Cela faisait des mois que tu attendais que le bureau du Défenseur des Droits émette une troisième « alerte rapide [1]  » pour San Vicente del Caguan. Cette semaine, Mateo Gomez Vasquez, coordinateur du SAT (Système d'Alerte Rapide) à niveau national, m'a confirmé que dans un mes environ sera émise cette alerte. Elle traitera de la croissance des dissidents des FARC aux commandes de Alias Gentil Duarte et des nouvelles dynamiques du conflit dans cette région du pays. Mais cette fois-ci l'alerte arrive tard. Selon la dernière conversation que tu auras eu avec ta mère le 10 juillet, tu te serais mis dans « un problème » avec tes supérieurs, et je n'hésite pas à affirmer que ce fut le déclencheur de ton suicide simulé.

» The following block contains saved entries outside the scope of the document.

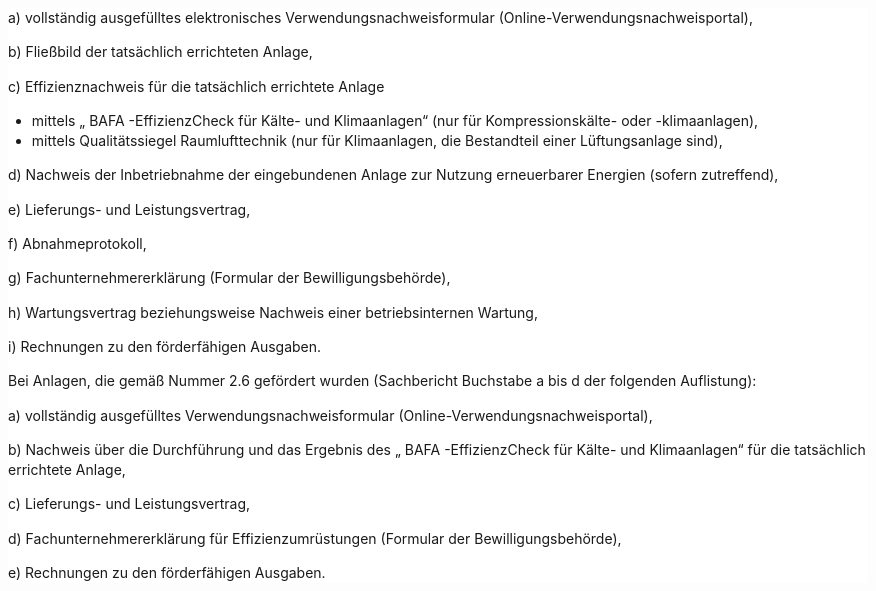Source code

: a) vollständig ausgefülltes elektronisches Verwendungsnachweisformular (Online-Verwendungsnachweisportal), 

b) Fließbild der tatsächlich errichteten Anlage, 

c) Effizienznachweis für die tatsächlich errichtete Anlage 

  * mittels „  BAFA  -EffizienzCheck für Kälte- und Klimaanlagen“ (nur für Kompressionskälte- oder -klimaanlagen), 
  * mittels Qualitätssiegel Raumlufttechnik (nur für Klimaanlagen, die Bestandteil einer Lüftungsanlage sind), 



d) Nachweis der Inbetriebnahme der eingebundenen Anlage zur Nutzung erneuerbarer Energien (sofern zutreffend), 

e) Lieferungs- und Leistungsvertrag, 

f) Abnahmeprotokoll, 

g) Fachunternehmererklärung (Formular der Bewilligungsbehörde), 

h) Wartungsvertrag beziehungsweise Nachweis einer betriebsinternen Wartung, 

i) Rechnungen zu den förderfähigen Ausgaben. 

Bei Anlagen, die gemäß Nummer 2.6 gefördert wurden (Sachbericht Buchstabe a bis d der folgenden Auflistung): 

a) vollständig ausgefülltes Verwendungsnachweisformular (Online-Verwendungsnachweisportal), 

b) Nachweis über die Durchführung und das Ergebnis des „  BAFA  -EffizienzCheck für Kälte- und Klimaanlagen“ für die tatsächlich errichtete Anlage, 

c) Lieferungs- und Leistungsvertrag, 

d) Fachunternehmererklärung für Effizienzumrüstungen (Formular der Bewilligungsbehörde), 

e) Rechnungen zu den förderfähigen Ausgaben. 

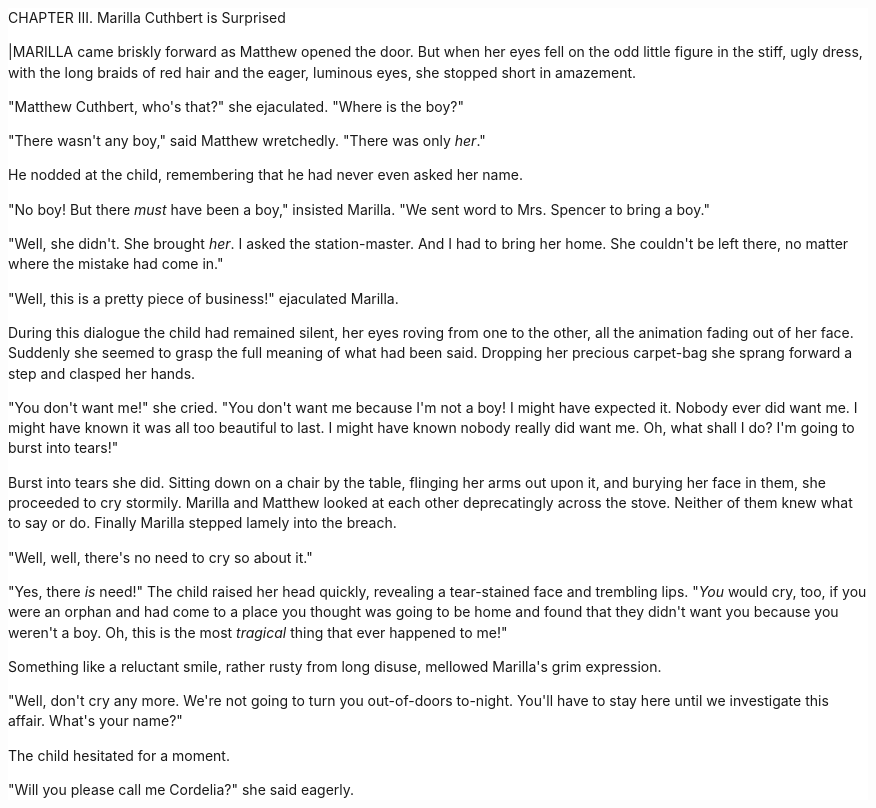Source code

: CHAPTER III. Marilla Cuthbert is Surprised


|MARILLA came briskly forward as Matthew opened the door. But when her
eyes fell on the odd little figure in the stiff, ugly dress, with the
long braids of red hair and the eager, luminous eyes, she stopped short
in amazement.

"Matthew Cuthbert, who's that?" she ejaculated. "Where is the boy?"

"There wasn't any boy," said Matthew wretchedly. "There was only _her_."

He nodded at the child, remembering that he had never even asked her
name.

"No boy! But there _must_ have been a boy," insisted Marilla. "We sent
word to Mrs. Spencer to bring a boy."

"Well, she didn't. She brought _her_. I asked the station-master. And I
had to bring her home. She couldn't be left there, no matter where the
mistake had come in."

"Well, this is a pretty piece of business!" ejaculated Marilla.

During this dialogue the child had remained silent, her eyes roving from
one to the other, all the animation fading out of her face. Suddenly
she seemed to grasp the full meaning of what had been said. Dropping her
precious carpet-bag she sprang forward a step and clasped her hands.

"You don't want me!" she cried. "You don't want me because I'm not a
boy! I might have expected it. Nobody ever did want me. I might have
known it was all too beautiful to last. I might have known nobody really
did want me. Oh, what shall I do? I'm going to burst into tears!"

Burst into tears she did. Sitting down on a chair by the table, flinging
her arms out upon it, and burying her face in them, she proceeded to cry
stormily. Marilla and Matthew looked at each other deprecatingly across
the stove. Neither of them knew what to say or do. Finally Marilla
stepped lamely into the breach.

"Well, well, there's no need to cry so about it."

"Yes, there _is_ need!" The child raised her head quickly, revealing a
tear-stained face and trembling lips. "_You_ would cry, too, if you were
an orphan and had come to a place you thought was going to be home and
found that they didn't want you because you weren't a boy. Oh, this is
the most _tragical_ thing that ever happened to me!"

Something like a reluctant smile, rather rusty from long disuse,
mellowed Marilla's grim expression.

"Well, don't cry any more. We're not going to turn you out-of-doors
to-night. You'll have to stay here until we investigate this affair.
What's your name?"

The child hesitated for a moment.

"Will you please call me Cordelia?" she said eagerly.

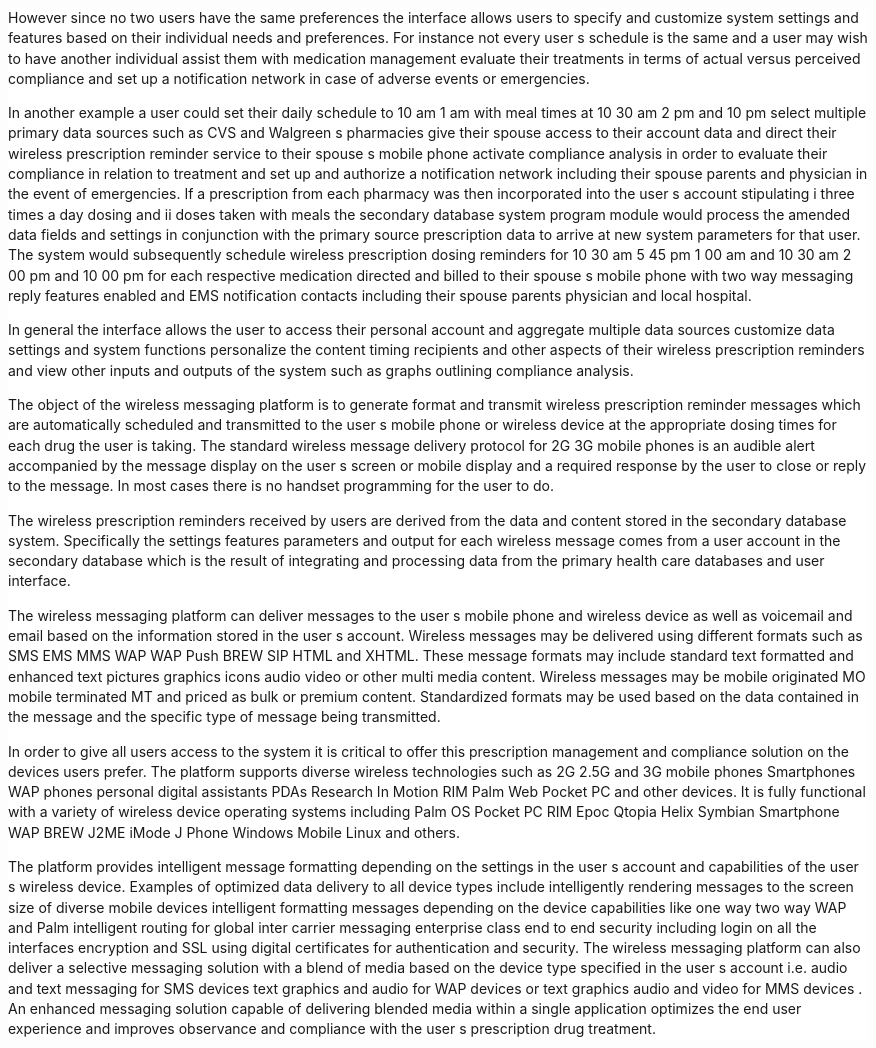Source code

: However since no two users have the same preferences the interface allows users to specify and customize system settings and features based on their individual needs and preferences. For instance not every user s schedule is the same and a user may wish to have another individual assist them with medication management evaluate their treatments in terms of actual versus perceived compliance and set up a notification network in case of adverse events or emergencies.

In another example a user could set their daily schedule to 10 am 1 am with meal times at 10 30 am 2 pm and 10 pm select multiple primary data sources such as CVS and Walgreen s pharmacies give their spouse access to their account data and direct their wireless prescription reminder service to their spouse s mobile phone activate compliance analysis in order to evaluate their compliance in relation to treatment and set up and authorize a notification network including their spouse parents and physician in the event of emergencies. If a prescription from each pharmacy was then incorporated into the user s account stipulating i three times a day dosing and ii doses taken with meals the secondary database system program module would process the amended data fields and settings in conjunction with the primary source prescription data to arrive at new system parameters for that user. The system would subsequently schedule wireless prescription dosing reminders for 10 30 am 5 45 pm 1 00 am and 10 30 am 2 00 pm and 10 00 pm for each respective medication directed and billed to their spouse s mobile phone with two way messaging reply features enabled and EMS notification contacts including their spouse parents physician and local hospital.

In general the interface allows the user to access their personal account and aggregate multiple data sources customize data settings and system functions personalize the content timing recipients and other aspects of their wireless prescription reminders and view other inputs and outputs of the system such as graphs outlining compliance analysis.

The object of the wireless messaging platform is to generate format and transmit wireless prescription reminder messages which are automatically scheduled and transmitted to the user s mobile phone or wireless device at the appropriate dosing times for each drug the user is taking. The standard wireless message delivery protocol for 2G 3G mobile phones is an audible alert accompanied by the message display on the user s screen or mobile display and a required response by the user to close or reply to the message. In most cases there is no handset programming for the user to do.

The wireless prescription reminders received by users are derived from the data and content stored in the secondary database system. Specifically the settings features parameters and output for each wireless message comes from a user account in the secondary database which is the result of integrating and processing data from the primary health care databases and user interface.

The wireless messaging platform can deliver messages to the user s mobile phone and wireless device as well as voicemail and email based on the information stored in the user s account. Wireless messages may be delivered using different formats such as SMS EMS MMS WAP WAP Push BREW SIP HTML and XHTML. These message formats may include standard text formatted and enhanced text pictures graphics icons audio video or other multi media content. Wireless messages may be mobile originated MO mobile terminated MT and priced as bulk or premium content. Standardized formats may be used based on the data contained in the message and the specific type of message being transmitted.

In order to give all users access to the system it is critical to offer this prescription management and compliance solution on the devices users prefer. The platform supports diverse wireless technologies such as 2G 2.5G and 3G mobile phones Smartphones WAP phones personal digital assistants PDAs Research In Motion RIM Palm Web Pocket PC and other devices. It is fully functional with a variety of wireless device operating systems including Palm OS Pocket PC RIM Epoc Qtopia Helix Symbian Smartphone WAP BREW J2ME iMode J Phone Windows Mobile Linux and others.

The platform provides intelligent message formatting depending on the settings in the user s account and capabilities of the user s wireless device. Examples of optimized data delivery to all device types include intelligently rendering messages to the screen size of diverse mobile devices intelligent formatting messages depending on the device capabilities like one way two way WAP and Palm intelligent routing for global inter carrier messaging enterprise class end to end security including login on all the interfaces encryption and SSL using digital certificates for authentication and security. The wireless messaging platform can also deliver a selective messaging solution with a blend of media based on the device type specified in the user s account i.e. audio and text messaging for SMS devices text graphics and audio for WAP devices or text graphics audio and video for MMS devices . An enhanced messaging solution capable of delivering blended media within a single application optimizes the end user experience and improves observance and compliance with the user s prescription drug treatment.
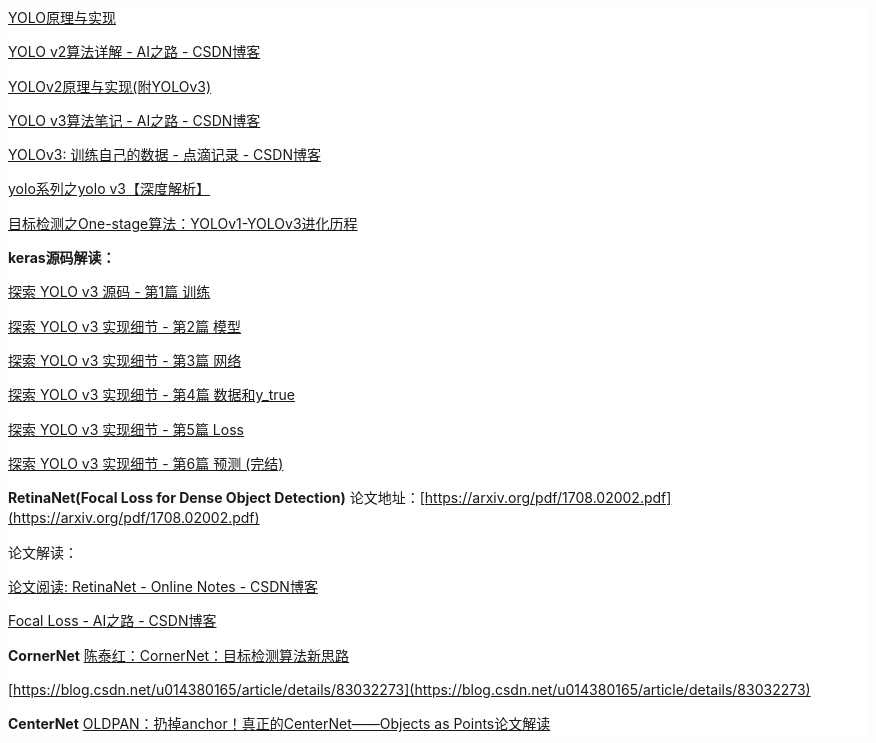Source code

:[YOLO原理与实现](https://github.com/gliese581gg/YOLO_tensorflow)

[YOLO v2算法详解 - AI之路 - CSDN博客](https://link.zhihu.com/?target=https://blog.csdn.net/u014380165/article/details/77961414)

[YOLOv2原理与实现(附YOLOv3)](https://zhuanlan.zhihu.com/p/35325884)

[YOLO v3算法笔记 - AI之路 - CSDN博客](https://link.zhihu.com/?target=https://blog.csdn.net/u014380165/article/details/80202337)

[YOLOv3: 训练自己的数据 - 点滴记录 - CSDN博客](https://link.zhihu.com/?target=https://blog.csdn.net/lilai619/article/details/79695109)

[yolo系列之yolo v3【深度解析】](https://link.zhihu.com/?target=https://blog.csdn.net/leviopku/article/details/82660381)

[目标检测之One-stage算法：YOLOv1-YOLOv3进化历程](https://blog.csdn.net/mrjkzhangma/article/details/100126922)


**keras源码解读：**

[探索 YOLO v3 源码 - 第1篇 训练](https://link.zhihu.com/?target=https://juejin.im/post/5b63c0f8518825631e21d6ea)

[探索 YOLO v3 实现细节 - 第2篇 模型](https://link.zhihu.com/?target=https://juejin.im/post/5b64009df265da0f9a2d0561)

[探索 YOLO v3 实现细节 - 第3篇 网络](https://link.zhihu.com/?target=https://juejin.im/post/5b66a2d751882536054a74e8)

[探索 YOLO v3 实现细节 - 第4篇 数据和y_true](https://link.zhihu.com/?target=https://juejin.im/post/5b7272d16fb9a0098d5c7a3e)

[探索 YOLO v3 实现细节 - 第5篇 Loss](https://link.zhihu.com/?target=https://juejin.im/post/5b739389e51d456662761db5)

[探索 YOLO v3 实现细节 - 第6篇 预测 (完结)](https://link.zhihu.com/?target=https://juejin.im/post/5b75428b6fb9a009764bc0c8)


**RetinaNet(Focal Loss for Dense Object Detection)**
论文地址：[https://arxiv.org/pdf/1708.02002.pdf](https://arxiv.org/pdf/1708.02002.pdf)

论文解读：

[论文阅读: RetinaNet - Online Notes - CSDN博客](https://link.zhihu.com/?target=https://blog.csdn.net/JNingWei/article/details/80038594)


[Focal Loss - AI之路 - CSDN博客](https://link.zhihu.com/?target=https://blog.csdn.net/u014380165/article/details/77019084)


**CornerNet**
[陈泰红：CornerNet：目标检测算法新思路](https://zhuanlan.zhihu.com/p/41825737)

[https://blog.csdn.net/u014380165/article/details/83032273](https://blog.csdn.net/u014380165/article/details/83032273)


**CenterNet**
[OLDPAN：扔掉anchor！真正的CenterNet——Objects as Points论文解读](https://zhuanlan.zhihu.com/p/66048276)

Depuis une semaine ton nom est présent dans ma tête en lien avec les expressions «enquête exhaustive», «immunité diplomatique» et «étranges circonstances».

Ton départ me déchire le cœur, Mario Paciolla. En tant que volontaire des Brigades de la Paix, tu m'as sauvé la vie. Aujourd'hui, il n'existe qu'une manière d'acquitter la dette que j'ai envers toi : chercher la vérité sur ta mort.

Note [1]: Système d'alertes du Ministère public colombien qui permet de surveiller et d'alerter des situations de risque se présentant pour la population civile dans le cadre du conflit armé interne et qui promeut la prévention humanitaire afin de garantir l'exercice des droits fondamentaux de ces personnes.